2. The delineation of riparian areas necessitates stronger justification. Because the core argument of the paper is build on the explicit separation of upland and riparian units, the conclusions are highly likely to be sensitive to the definition of the riparian extent. Incorporating a brief sensitivity analysis, or at a minimum, a more comprehensive discussion regarding the uncertainties associated with the chosen delineation approach, would significantly strengthen the manuscript.
3. The scenario analysis should be interpreted with greater caution. Although the manuscript notes that the experiment focuses solely on increased upland carbon inputs without representing the hydrological alterations associated with forest dieback, this limitation must be stated more prominently. The exercise should be explicitly framed as a structural stress test rather than a comprehensive prediction of forest-dieback impacts.
4. The authors should more explicitly acknowledge that while the landscape-explicit structure represents a significant advancement, it is not yet a complete solution. The study demonstrates that baseline outlet calibration can yield unrealistic internal DOC dynamics, and that the landscape-explicit model performs better under constrained calibration and scenario testing. Nevertheless, the discussion also indicates that riparian DOC concentrations may still be underestimated relative to observations, underscoring the need for further process refinement.
Minor Comments:
1. Several formatting and technical errors must be addressed. Notably, the heading “3 Methodology” mistakenly appears at the beginning of the Results section. Additionally, the export equations should be carefully verified for consistency with the conceptual model description.
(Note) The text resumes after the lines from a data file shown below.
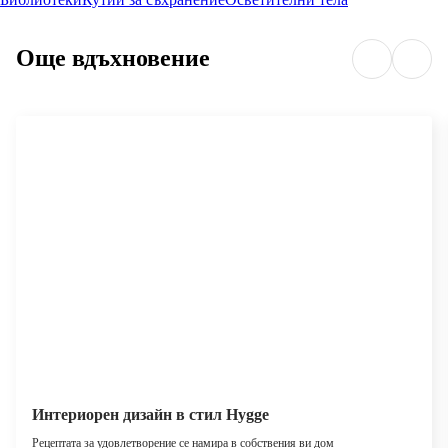
Още вдъхновение
Интериорен дизайн в стил Hygge
Рецептата за удовлетворение се намира в собствения ви дом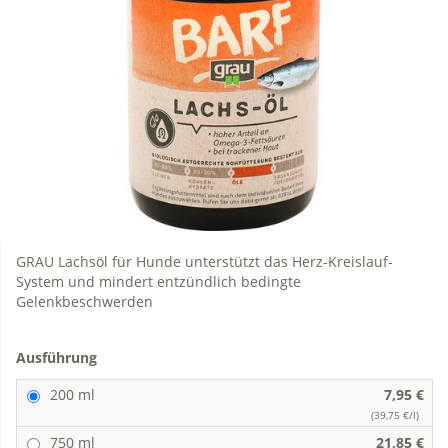
GRAU Lachsöl für Hunde unterstützt das Herz-Kreislauf-
System und mindert entzündlich bedingte
Gelenkbeschwerden
Ausführung
200 ml
7,95 €
(39,75 €/l)
750 ml
21,85 €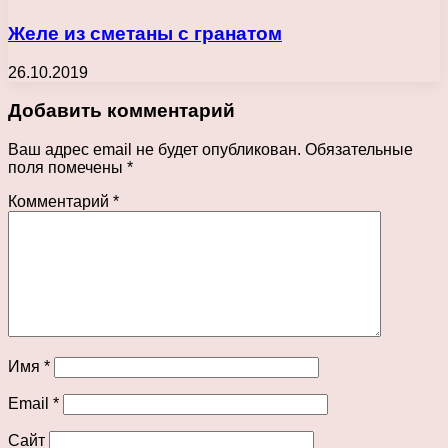
Желе из сметаны с гранатом
26.10.2019
Добавить комментарий
Ваш адрес email не будет опубликован.
Обязательные
поля помечены
*
Комментарий
*
Имя
*
Email
*
Сайт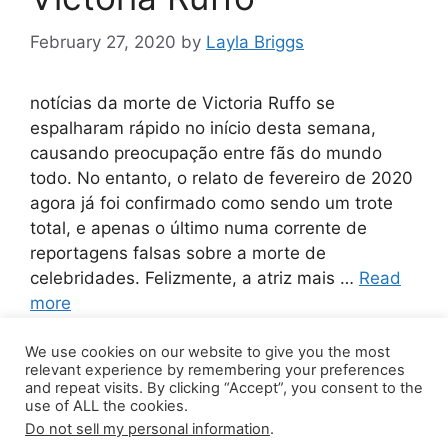
February 27, 2020
by
Layla Briggs
notícias da morte de Victoria Ruffo se
espalharam rápido no início desta semana,
causando preocupação entre fãs do mundo
todo. No entanto, o relato de fevereiro de 2020
agora já foi confirmado como sendo um trote
total, e apenas o último numa corrente de
reportagens falsas sobre a morte de
celebridades. Felizmente, a atriz mais …
Read
more
We use cookies on our website to give you the most
Leave a comment
relevant experience by remembering your preferences
and repeat visits. By clicking “Accept”, you consent to the
use of ALL the cookies.
Do not sell my personal information
.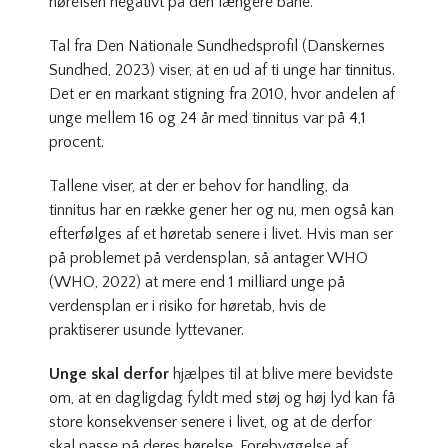
hørelsen negativt på den længere bane.
Tal fra Den Nationale Sundhedsprofil (Danskernes
Sundhed, 2023) viser, at en ud af ti unge har tinnitus.
Det er en markant stigning fra 2010, hvor andelen af
unge mellem 16 og 24 år med tinnitus var på 4,1
procent.
Tallene viser, at der er behov for handling, da
tinnitus har en række gener her og nu, men også kan
efterfølges af et høretab senere i livet. Hvis man ser
på problemet på verdensplan, så antager WHO
(WHO, 2022) at mere end 1 milliard unge på
verdensplan er i risiko for høretab, hvis de
praktiserer usunde lyttevaner.
Unge skal derfor
hjælpes til at blive mere bevidste
om, at en dagligdag fyldt med støj og høj lyd kan få
store konsekvenser senere i livet, og at de derfor
skal passe på deres hørelse. Forebyggelse af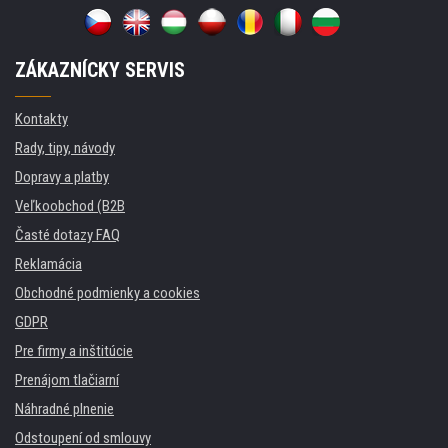
ZÁKAZNÍCKY SERVIS
Kontakty
Rady, tipy, návody
Dopravy a platby
Veľkoobchod (B2B
Časté dotazy FAQ
Reklamácia
Obchodné podmienky a cookies
GDPR
Pre firmy a inštitúcie
Prenájom tlačiarní
Náhradné plnenie
Odstoupení od smlouvy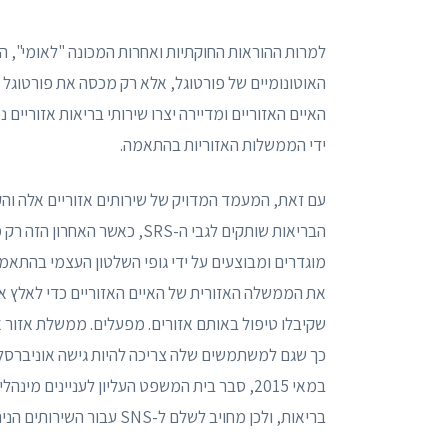
האוטונומיים של פורטוגל, אלא רק מכסה את פורטוגל 
ידי הממשלות האזוריות בהתאמה.
את הממשלה האזורית של האיים האזוריים כדי לאלץ או
בריאות, ולכן מחויב לשלם ל-SNS עבור השירותים הניתנים למוטבים שלו.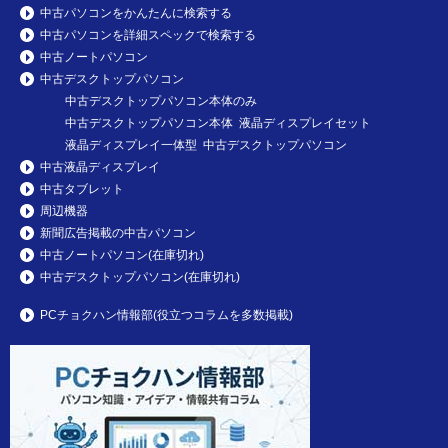
中古パソコンをかんたんに検索する
中古パソコンを詳細スペックで検索する
中古ノートパソコン
中古デスクトップパソコン
中古デスクトップパソコン本体のみ
中古デスクトップパソコン本体 液晶ディスプレイセット
液晶ディスプレイ一体型 中古デスクトップパソコン
中古液晶ディスプレイ
中古タブレット
周辺機器
新聞広告掲載の中古パソコン
中古ノートパソコン(在庫切れ)
中古デスクトップパソコン(在庫切れ)
PCチョクハン情報部(役立つコラムを多数掲載)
2. The reliance on Kling-Gupta Efficiency (KGE) as the primary evaluation criterion should be explicitly justified, particularly given the authors' observation that model ranking is sensitive to the choice of performance metric.
3. The manuscript would benefit from a clearer presentation of how many behavioral models satisfy the imposed internal constraints. For instance, the finding that only 53% of behavioral landscape-explicit models meet all constraints under baseline calibration is highly significant and warrants greater emphasis.
4. Several figures are visually dense and should be streamlined. Shifting some of the highly detailed material to the Supplementary Information would enhance overall readability.
5. Given that the study's novelty stems largely from its model implementation and calibration design, making the code and computational workflow openly accessible would substantially elevate the paper's impact and reproducibility.